Настоящим прорывов явился принцип «сетевой» организации сообщества — «без президентов, вертикали власти и денежных мешков». Союз гремел своими кампаниями протестов. Под каток его гражданского гнева попал план ускоренного развития гидроэнергетики в СССР. Он предполагал создание 90 крупных ГЭС. Акции завершились успехом — план лег в стол.

Может быть интересно

Глобальное потепление, или Почему антропоцентризм разрушает цивилизацию

В декабре 1988 года СоЭС анонсирует всесоюзный день протеста против проекта канала Волга — Чограй. В течение следующего месяца по сотне городов прокатывается волна митингов. Ориентировочное число участников протеста (в разных формах) — около миллиона человек. Под давлением протестующих правительство капитулирует. Технику с места предполагаемого строительства в Калмыкии выводят.

Гласность вскрыла очаги загрязнения по всей стране. Доверия к официалам становилось всё меньше, гражданские экологи перенимали инициативу. А работы был непочатый край. Только в Сызрани предприятиями каждые сутки выбрасывалось около 360 тонн вредных веществ. С каждым годом всё больше производств, которые отравляли, открывалось в Ульяновской области. На территории Куйбышевской области на 1989 год работало более 350 крупных предприятий. За год они выбрасывали в атмосферу свыше миллиона тонн смерти. В первом полугодии 1989-го регистрировались случаи критичного загрязнения пестицидами на реках Сок, Самара, Большой Кинель, Чапаевка, Крымза. В Чапаевке концентрации пестицидов превышали норму в 22 раза! В катастрофическом состоянии находились Аральское море, Приаралье, Черное море, Кольский полуостров.

Одна за одной шли крупные аварии. По данным Госкомиссии Совета Министров СССР по ЧС, только за 1988 год в промышленности их случилось 790 (!).

И общество откликалось. В битву за природу вступили Всесоюзное экологическое общество, Экологическое общество СССР, «Экологический союз СССР», Всесоюзное добровольное общество, «Зеленое движение», уже упомянутый «Социально-экологический союз».

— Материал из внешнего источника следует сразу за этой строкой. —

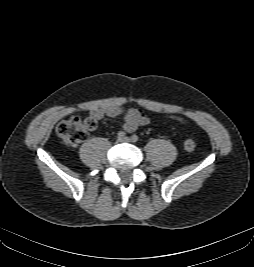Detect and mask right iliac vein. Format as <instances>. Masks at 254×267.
<instances>
[{
	"instance_id": "right-iliac-vein-1",
	"label": "right iliac vein",
	"mask_w": 254,
	"mask_h": 267,
	"mask_svg": "<svg viewBox=\"0 0 254 267\" xmlns=\"http://www.w3.org/2000/svg\"><path fill=\"white\" fill-rule=\"evenodd\" d=\"M120 141H121V139H118V140H117V142H120Z\"/></svg>"
}]
</instances>
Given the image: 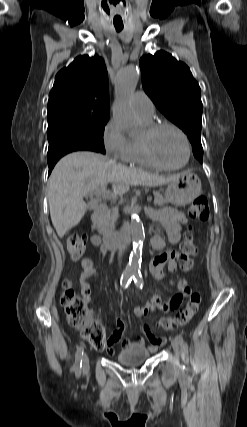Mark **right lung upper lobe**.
<instances>
[{"label":"right lung upper lobe","mask_w":247,"mask_h":427,"mask_svg":"<svg viewBox=\"0 0 247 427\" xmlns=\"http://www.w3.org/2000/svg\"><path fill=\"white\" fill-rule=\"evenodd\" d=\"M66 108L109 110L108 73L98 55L79 56L56 75L48 114Z\"/></svg>","instance_id":"1"}]
</instances>
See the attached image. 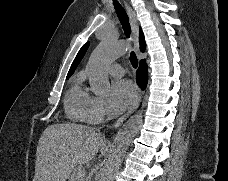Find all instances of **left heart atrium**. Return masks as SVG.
Here are the masks:
<instances>
[{
    "label": "left heart atrium",
    "mask_w": 228,
    "mask_h": 181,
    "mask_svg": "<svg viewBox=\"0 0 228 181\" xmlns=\"http://www.w3.org/2000/svg\"><path fill=\"white\" fill-rule=\"evenodd\" d=\"M135 90L131 81L120 79L113 83L111 92V108L114 111L123 110L134 97Z\"/></svg>",
    "instance_id": "obj_1"
}]
</instances>
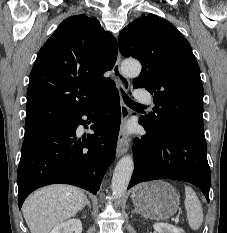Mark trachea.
<instances>
[{"label":"trachea","mask_w":227,"mask_h":233,"mask_svg":"<svg viewBox=\"0 0 227 233\" xmlns=\"http://www.w3.org/2000/svg\"><path fill=\"white\" fill-rule=\"evenodd\" d=\"M121 92H122L123 100L128 106H143L139 103H136L131 98H129L128 95L122 89H121Z\"/></svg>","instance_id":"1"}]
</instances>
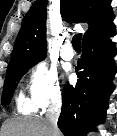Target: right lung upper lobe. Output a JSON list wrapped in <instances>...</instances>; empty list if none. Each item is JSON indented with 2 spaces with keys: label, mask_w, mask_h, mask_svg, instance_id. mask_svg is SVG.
I'll return each instance as SVG.
<instances>
[{
  "label": "right lung upper lobe",
  "mask_w": 117,
  "mask_h": 136,
  "mask_svg": "<svg viewBox=\"0 0 117 136\" xmlns=\"http://www.w3.org/2000/svg\"><path fill=\"white\" fill-rule=\"evenodd\" d=\"M111 0H60L61 16L68 22L89 25L83 40L112 25ZM47 0H36L24 16L9 65L22 60L45 58Z\"/></svg>",
  "instance_id": "cb5924a9"
}]
</instances>
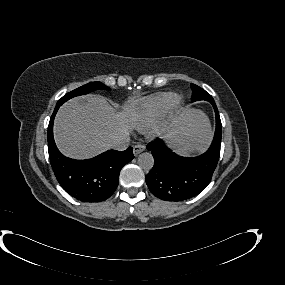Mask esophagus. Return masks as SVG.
I'll list each match as a JSON object with an SVG mask.
<instances>
[{"label": "esophagus", "mask_w": 285, "mask_h": 285, "mask_svg": "<svg viewBox=\"0 0 285 285\" xmlns=\"http://www.w3.org/2000/svg\"><path fill=\"white\" fill-rule=\"evenodd\" d=\"M145 150V145L143 144H137L133 148V153L135 156H138L141 152Z\"/></svg>", "instance_id": "34e87169"}]
</instances>
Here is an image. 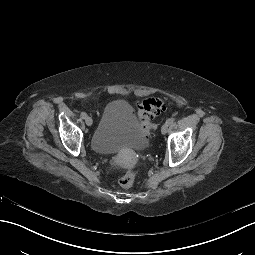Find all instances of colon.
<instances>
[{
	"label": "colon",
	"instance_id": "1",
	"mask_svg": "<svg viewBox=\"0 0 255 255\" xmlns=\"http://www.w3.org/2000/svg\"><path fill=\"white\" fill-rule=\"evenodd\" d=\"M167 108L166 102L161 98H147L138 105V117L145 128L150 127V120L153 116L160 114ZM120 168V167H118ZM119 184L123 188H130L134 185L136 173L133 169H120Z\"/></svg>",
	"mask_w": 255,
	"mask_h": 255
}]
</instances>
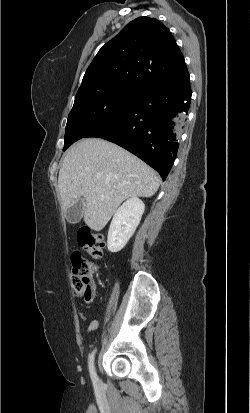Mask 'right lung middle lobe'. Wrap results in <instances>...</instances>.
Wrapping results in <instances>:
<instances>
[{
    "mask_svg": "<svg viewBox=\"0 0 250 413\" xmlns=\"http://www.w3.org/2000/svg\"><path fill=\"white\" fill-rule=\"evenodd\" d=\"M140 92L124 85L94 86L79 90L68 116L63 150L113 119Z\"/></svg>",
    "mask_w": 250,
    "mask_h": 413,
    "instance_id": "right-lung-middle-lobe-1",
    "label": "right lung middle lobe"
}]
</instances>
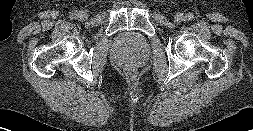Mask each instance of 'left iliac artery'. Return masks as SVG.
<instances>
[{
  "label": "left iliac artery",
  "instance_id": "44dca946",
  "mask_svg": "<svg viewBox=\"0 0 253 131\" xmlns=\"http://www.w3.org/2000/svg\"><path fill=\"white\" fill-rule=\"evenodd\" d=\"M194 19V15H193V13H187V15H186V19L185 20H193Z\"/></svg>",
  "mask_w": 253,
  "mask_h": 131
}]
</instances>
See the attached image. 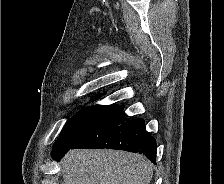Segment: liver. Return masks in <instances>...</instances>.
<instances>
[{"label":"liver","instance_id":"6515ba94","mask_svg":"<svg viewBox=\"0 0 224 184\" xmlns=\"http://www.w3.org/2000/svg\"><path fill=\"white\" fill-rule=\"evenodd\" d=\"M62 171L64 184H149L153 165L124 151L76 149L62 159Z\"/></svg>","mask_w":224,"mask_h":184}]
</instances>
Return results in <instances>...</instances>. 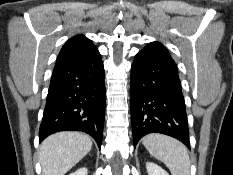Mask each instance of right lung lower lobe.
<instances>
[{
	"label": "right lung lower lobe",
	"instance_id": "98d812e1",
	"mask_svg": "<svg viewBox=\"0 0 233 175\" xmlns=\"http://www.w3.org/2000/svg\"><path fill=\"white\" fill-rule=\"evenodd\" d=\"M104 116V67L98 50L55 66L39 130L40 142L58 131H83L100 148Z\"/></svg>",
	"mask_w": 233,
	"mask_h": 175
}]
</instances>
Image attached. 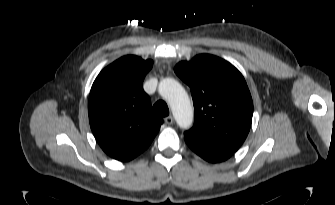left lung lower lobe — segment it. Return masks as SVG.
<instances>
[{"mask_svg": "<svg viewBox=\"0 0 335 205\" xmlns=\"http://www.w3.org/2000/svg\"><path fill=\"white\" fill-rule=\"evenodd\" d=\"M185 142L200 157L212 163L224 161L234 154L232 151L212 149L186 138Z\"/></svg>", "mask_w": 335, "mask_h": 205, "instance_id": "left-lung-lower-lobe-1", "label": "left lung lower lobe"}]
</instances>
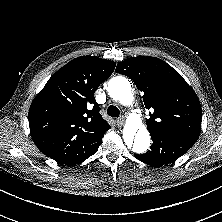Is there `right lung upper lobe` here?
<instances>
[{"instance_id": "cb5924a9", "label": "right lung upper lobe", "mask_w": 222, "mask_h": 222, "mask_svg": "<svg viewBox=\"0 0 222 222\" xmlns=\"http://www.w3.org/2000/svg\"><path fill=\"white\" fill-rule=\"evenodd\" d=\"M115 66L113 61L81 56L48 80L28 115L32 139L42 153L61 164H77L98 149L111 127L99 113L94 93Z\"/></svg>"}]
</instances>
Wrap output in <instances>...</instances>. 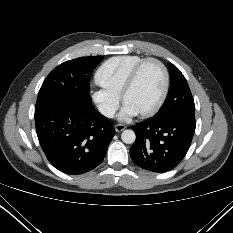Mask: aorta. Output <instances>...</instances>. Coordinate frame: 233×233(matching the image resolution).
<instances>
[{
    "label": "aorta",
    "mask_w": 233,
    "mask_h": 233,
    "mask_svg": "<svg viewBox=\"0 0 233 233\" xmlns=\"http://www.w3.org/2000/svg\"><path fill=\"white\" fill-rule=\"evenodd\" d=\"M121 139L126 144H132L134 143L136 139L135 132L133 130H124L121 134Z\"/></svg>",
    "instance_id": "aorta-1"
}]
</instances>
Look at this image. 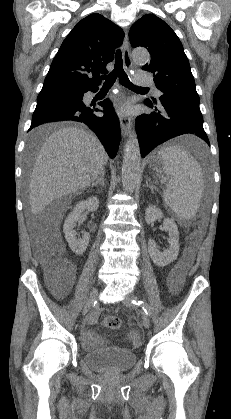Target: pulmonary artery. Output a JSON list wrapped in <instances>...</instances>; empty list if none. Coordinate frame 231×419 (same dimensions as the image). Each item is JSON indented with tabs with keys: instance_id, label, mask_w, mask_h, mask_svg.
I'll use <instances>...</instances> for the list:
<instances>
[{
	"instance_id": "pulmonary-artery-1",
	"label": "pulmonary artery",
	"mask_w": 231,
	"mask_h": 419,
	"mask_svg": "<svg viewBox=\"0 0 231 419\" xmlns=\"http://www.w3.org/2000/svg\"><path fill=\"white\" fill-rule=\"evenodd\" d=\"M134 81L139 85L154 87L155 94L157 97H160L162 95L161 91L155 87L153 80L145 74L136 73L134 75Z\"/></svg>"
}]
</instances>
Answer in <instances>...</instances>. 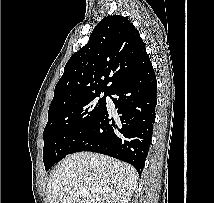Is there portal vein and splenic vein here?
Wrapping results in <instances>:
<instances>
[{"mask_svg":"<svg viewBox=\"0 0 214 203\" xmlns=\"http://www.w3.org/2000/svg\"><path fill=\"white\" fill-rule=\"evenodd\" d=\"M77 194H78L80 197H82V198H86V197H88L89 192H88L86 189H84V188H79V189L77 190Z\"/></svg>","mask_w":214,"mask_h":203,"instance_id":"portal-vein-and-splenic-vein-1","label":"portal vein and splenic vein"}]
</instances>
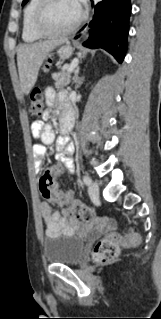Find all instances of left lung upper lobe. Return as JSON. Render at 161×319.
Segmentation results:
<instances>
[{
    "mask_svg": "<svg viewBox=\"0 0 161 319\" xmlns=\"http://www.w3.org/2000/svg\"><path fill=\"white\" fill-rule=\"evenodd\" d=\"M28 2V0H23L22 5H25Z\"/></svg>",
    "mask_w": 161,
    "mask_h": 319,
    "instance_id": "1",
    "label": "left lung upper lobe"
}]
</instances>
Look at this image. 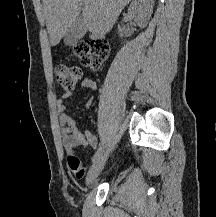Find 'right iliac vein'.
Returning a JSON list of instances; mask_svg holds the SVG:
<instances>
[{
    "instance_id": "right-iliac-vein-1",
    "label": "right iliac vein",
    "mask_w": 216,
    "mask_h": 217,
    "mask_svg": "<svg viewBox=\"0 0 216 217\" xmlns=\"http://www.w3.org/2000/svg\"><path fill=\"white\" fill-rule=\"evenodd\" d=\"M107 159V154L101 155L91 166L87 178H86V184L90 185L94 182V180L98 177L100 172L102 171L105 162Z\"/></svg>"
}]
</instances>
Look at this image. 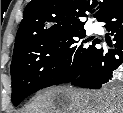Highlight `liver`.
Wrapping results in <instances>:
<instances>
[{
  "instance_id": "1",
  "label": "liver",
  "mask_w": 123,
  "mask_h": 113,
  "mask_svg": "<svg viewBox=\"0 0 123 113\" xmlns=\"http://www.w3.org/2000/svg\"><path fill=\"white\" fill-rule=\"evenodd\" d=\"M22 113H123V90L50 87L40 91Z\"/></svg>"
}]
</instances>
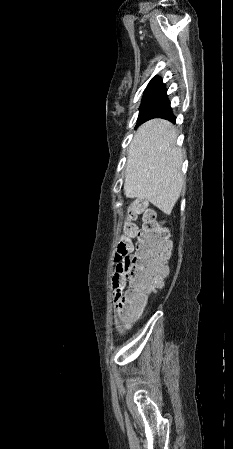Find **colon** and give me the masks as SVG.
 <instances>
[{"mask_svg": "<svg viewBox=\"0 0 233 449\" xmlns=\"http://www.w3.org/2000/svg\"><path fill=\"white\" fill-rule=\"evenodd\" d=\"M137 213H142L144 224L137 230L133 223ZM137 237L136 253L132 255L133 239ZM171 242L166 230L156 221L154 211L143 202H133L119 238L116 261L128 272L129 289L118 304L117 316L131 322L143 310L146 300L167 274L166 261Z\"/></svg>", "mask_w": 233, "mask_h": 449, "instance_id": "1", "label": "colon"}]
</instances>
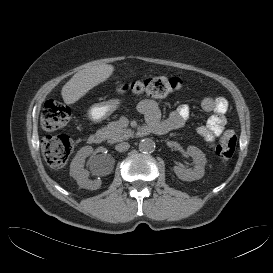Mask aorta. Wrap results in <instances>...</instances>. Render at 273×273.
Returning a JSON list of instances; mask_svg holds the SVG:
<instances>
[{"label": "aorta", "mask_w": 273, "mask_h": 273, "mask_svg": "<svg viewBox=\"0 0 273 273\" xmlns=\"http://www.w3.org/2000/svg\"><path fill=\"white\" fill-rule=\"evenodd\" d=\"M155 147V142L150 138H144L139 143V150L143 153H152Z\"/></svg>", "instance_id": "aorta-1"}]
</instances>
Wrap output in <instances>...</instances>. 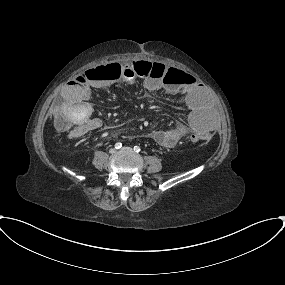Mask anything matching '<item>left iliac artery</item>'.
Instances as JSON below:
<instances>
[{
	"label": "left iliac artery",
	"instance_id": "44dca946",
	"mask_svg": "<svg viewBox=\"0 0 285 285\" xmlns=\"http://www.w3.org/2000/svg\"><path fill=\"white\" fill-rule=\"evenodd\" d=\"M134 151L138 153V152H140V151H141V149H140V147H139V146H134Z\"/></svg>",
	"mask_w": 285,
	"mask_h": 285
}]
</instances>
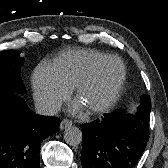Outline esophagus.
<instances>
[{
	"label": "esophagus",
	"mask_w": 168,
	"mask_h": 168,
	"mask_svg": "<svg viewBox=\"0 0 168 168\" xmlns=\"http://www.w3.org/2000/svg\"><path fill=\"white\" fill-rule=\"evenodd\" d=\"M72 125V122L68 119H64L60 123V130H64Z\"/></svg>",
	"instance_id": "1"
}]
</instances>
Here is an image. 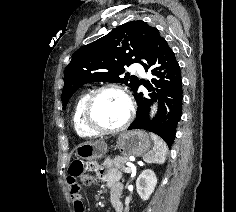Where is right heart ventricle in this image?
Wrapping results in <instances>:
<instances>
[{"mask_svg": "<svg viewBox=\"0 0 236 212\" xmlns=\"http://www.w3.org/2000/svg\"><path fill=\"white\" fill-rule=\"evenodd\" d=\"M90 91L81 93L76 99L72 109V125L75 133L81 138L95 137L97 134L90 131L83 122V108Z\"/></svg>", "mask_w": 236, "mask_h": 212, "instance_id": "right-heart-ventricle-1", "label": "right heart ventricle"}]
</instances>
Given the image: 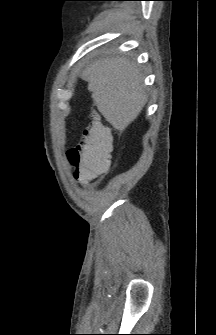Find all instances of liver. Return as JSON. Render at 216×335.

Надо сказать, что экологический оптимизм подобных движений нередко оборачивался экологическим популизмом. Люди охотнее шли на экологические митинги, чем на экологические субботники. И всё же стараниями активистов был закрыт Приозерский целлюлозно-бумажный комбинат на берегу Ладоги, не допущено строительство предприятия по производству поликарбонатов в Уфе и строительство Нижегородской атомной теплоэлектростанции. Было приостановлено сооружение Крымской АЭС, запрещен подъем уровня Чебоксарского водохранилища.

3.3. Клубная жизнь экопросветителей

Свои локальные войны за экологию вели и местные организации. В Новокуйбышевске это были эколого-политический клуб «Резонанс» и общественно-политический клуб «Импульс». В Куйбышеве — эколого-политический клуб «Альтернатива». Активисты расследовали экологические преступления, издавали машинописный журнал «Зеленый листок». Самарский «Союз зеленых» выпускал журнал «Третий путь». Он ратовал за сближение позиций анархистов и экологов. В Чапаевске действовало общественное движение за экологию города «Инициатива».

К концу 1980-х общественность по-настоящему заболела экологией. В январе 1989 года в Москве создавали Общественный комитет спасения Волги. Массово открывались школы юных экологов. В 1988 году при Тольяттинском политехе в такой школе старшеклассники изучали, как охранять природу и человека от влияния токсинов.

В 1989 году случается то, что каких-нибудь пять лет назад было непредставимо. В СССР приходит Greenpeace. Инициаторами выступили академик А. В. Яблоков и глава Курчатовского института Е. П. Велихов. Офисы организации были открыты в Москве и Киеве.

Однако, несмотря на все успехи экоактивистов, по-настоящему массовым движение не стало. Исследования показывают, что к концу перестройки участниками самодеятельных зеленых объединений в стране являлись около 6% рабочих, 5% студентов, 4,5% сельских жителей, 4,5% школьников, около 3% научных и творческих работников, 3% инженерно-технических работников. Массовая экологическая грамотность только зарождалась. Конечно, сказались и оборотные стороны перестроечных процессов: уровень жизни упал, преступности, наоборот, вырос. Интерес к экологии стал постепенно теряться в череде прочих проблем.

4. «У природы везде должны быть свои люди»

В 1989 году грянула предвыборная кампания народных депутатов СССР. К тому времени уже проступили первые черты так называемого популистского этапа развития движения. Большинство «экологистов» поддержало кандидатов «Демократической России», которые выдвинули экологические лозунги. Часть участников движения отождествила себя с «демократами». Однако, придя ко власти, эти силы забили на экологию, экономика их волновала гораздо больше. В известной программе «500 дней» провозглашался приоритет экономики над экологией.

Характерен пример известного реформатора Егора Гайдара. Немногие знают, что он начинал карьеру общественного деятеля именно в «Зеленом движении».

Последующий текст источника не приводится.